Le Sénégal, à cause de la dégradation de sa note, risque de vivre une situation économique difficile. Toutefois, des économistes prédisent des conséquences à court terme.
La dégradation de la note du Sénégal n’est pas sans conséquences. Mais elles seront à court terme, indiquent des économistes. «C’est justement la difficulté par rapport au marché financier qui risque d’être frileux par rapport à la demande de crédit du Sénégal. Il y a aussi le risque d’augmentation du taux des intérêts», explique Meïssa Babou enseignant-chercheur à la Faseg. Selon lui, quand une note d’un quelconque pays baisse, il devient un client douteux dans le marché financier. Les créanciers, dit cet économiste, vont prendre «toutes les précautions pour que l’argent qu’on vous prête soit encore plus cher, mais à moyen terme».

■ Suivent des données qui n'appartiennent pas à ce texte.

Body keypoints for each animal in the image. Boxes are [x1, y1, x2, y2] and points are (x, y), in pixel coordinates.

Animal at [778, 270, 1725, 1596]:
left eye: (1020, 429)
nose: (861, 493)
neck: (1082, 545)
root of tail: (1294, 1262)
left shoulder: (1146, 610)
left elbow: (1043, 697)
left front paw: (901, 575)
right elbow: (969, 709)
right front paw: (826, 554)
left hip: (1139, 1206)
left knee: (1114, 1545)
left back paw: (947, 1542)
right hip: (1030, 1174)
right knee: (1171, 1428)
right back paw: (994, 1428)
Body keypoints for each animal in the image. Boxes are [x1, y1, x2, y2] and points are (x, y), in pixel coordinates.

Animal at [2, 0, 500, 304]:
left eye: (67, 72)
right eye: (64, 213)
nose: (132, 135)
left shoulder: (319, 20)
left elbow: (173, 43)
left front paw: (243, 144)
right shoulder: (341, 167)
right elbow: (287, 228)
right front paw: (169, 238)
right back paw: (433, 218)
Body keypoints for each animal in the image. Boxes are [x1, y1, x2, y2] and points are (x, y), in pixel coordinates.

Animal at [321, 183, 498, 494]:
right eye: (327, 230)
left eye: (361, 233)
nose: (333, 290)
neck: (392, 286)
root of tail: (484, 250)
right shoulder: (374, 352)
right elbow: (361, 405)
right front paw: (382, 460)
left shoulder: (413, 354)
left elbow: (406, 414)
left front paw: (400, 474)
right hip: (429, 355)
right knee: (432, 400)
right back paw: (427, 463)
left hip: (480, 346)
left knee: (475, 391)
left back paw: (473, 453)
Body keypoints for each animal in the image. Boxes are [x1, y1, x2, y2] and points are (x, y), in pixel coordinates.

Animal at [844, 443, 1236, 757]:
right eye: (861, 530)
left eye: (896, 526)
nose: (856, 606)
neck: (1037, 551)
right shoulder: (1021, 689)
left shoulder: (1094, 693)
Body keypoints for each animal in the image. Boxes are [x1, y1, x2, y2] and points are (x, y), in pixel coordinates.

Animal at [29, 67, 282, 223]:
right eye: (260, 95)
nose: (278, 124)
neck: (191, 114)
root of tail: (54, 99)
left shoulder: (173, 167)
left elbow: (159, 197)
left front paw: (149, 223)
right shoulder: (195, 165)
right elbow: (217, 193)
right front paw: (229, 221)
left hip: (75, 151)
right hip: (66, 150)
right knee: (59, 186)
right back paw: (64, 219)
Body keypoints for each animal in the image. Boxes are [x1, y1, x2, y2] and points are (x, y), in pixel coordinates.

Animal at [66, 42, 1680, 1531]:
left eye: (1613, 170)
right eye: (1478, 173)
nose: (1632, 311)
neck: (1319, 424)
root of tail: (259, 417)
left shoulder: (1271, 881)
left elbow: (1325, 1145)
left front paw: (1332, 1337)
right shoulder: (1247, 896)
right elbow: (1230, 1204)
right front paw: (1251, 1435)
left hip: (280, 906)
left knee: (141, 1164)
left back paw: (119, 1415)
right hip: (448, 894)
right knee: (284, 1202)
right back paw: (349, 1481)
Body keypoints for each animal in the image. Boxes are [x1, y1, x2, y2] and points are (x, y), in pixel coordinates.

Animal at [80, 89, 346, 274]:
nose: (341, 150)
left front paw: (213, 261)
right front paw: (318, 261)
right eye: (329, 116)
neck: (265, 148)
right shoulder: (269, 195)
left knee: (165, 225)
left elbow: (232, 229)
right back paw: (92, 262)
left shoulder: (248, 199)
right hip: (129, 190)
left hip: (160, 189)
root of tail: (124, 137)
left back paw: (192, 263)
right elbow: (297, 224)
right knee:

Seulement, indique toujours l’enseignant-chercheur, «les conséquences seront vite tempérées». Parce que le Sénégal, soutient-il, s’est engagé à baisser la dette, à partir de l’année prochaine, mais aussi à baisser le déficit budgétaire extrêmement élevé. «Le gouvernement, sur la base d’une nouvelle fiscalité, va augmenter ses ressources. Mieux, on projette certainement, avec l’arrivée du pétrole et du gaz, sur un taux de croissance jamais égalé d’environ 9,1 %», présage-t-il. Cette peur bleue des marchés financiers et des créanciers, espère Meïssa Babou, va s’estomper. Et cela, selon lui, permettra au Sénégal de retrouver sa signature.
D’après Souleymane Keïta, enseignant-chercheur à la Faseg, cette note de Moody’s permettra aux nouvelles autorités de partir sur de faits réels, car le marché économique a horreur du mensonge. «Le marché, dans un court terme, va sanctionner le Sénégal. Mais dans le long terme, il va réagir positivement par rapport à la situation parce qu’on saura qu’on est dans une économie sûre», dit-il. Selon lui, le nouveau régime s’attendait à une telle situation de dégradation parce qu’il y avait deux risques possibles: continuer à se baser sur de faux chiffres ou dire la vérité. «C’est normal que les marchés réagissent parce que dès le lendemain le Sénégal a perdu 2 % de ses obligations dans le marché financier», appuie Meïssa Babou.
Pour l’économiste Magaye Gaye, les effets sont mitigés. Il rappelle que le 31 mai dernier, Standard and Poor (S&P) avait dégradé la notation de la France de «AA» à «AA-» . Et cela n’a pas empêché ce pays de poursuivre sa cadence d’endettement. Selon lui, le Sénégal ne doit pas avoir de crainte car tout fonds d’investissement, banque ou fonds spéculatif sérieux ne s’appuiera pas uniquement sur la notation d’une agence mais sur les atouts intrinsèques des économies concernés. A son avis, le Sénégal dispose d’un statut international réel qu’aucun investisseur bilatéral ou multilatéral ne peut ignorer. «Les perspectives sont donc bonnes pour plusieurs raisons», d’après Magaye Gaye. Il cite la découverte de gisements importants de pétrole et de gaz ainsi que le lancement du référentiel du projet en ce mois d’octobre, qui devrait enfin permettre aux partenaires du Sénégal d’avoir une bonne visibilité sur les politiques économiques à mettre en œuvre.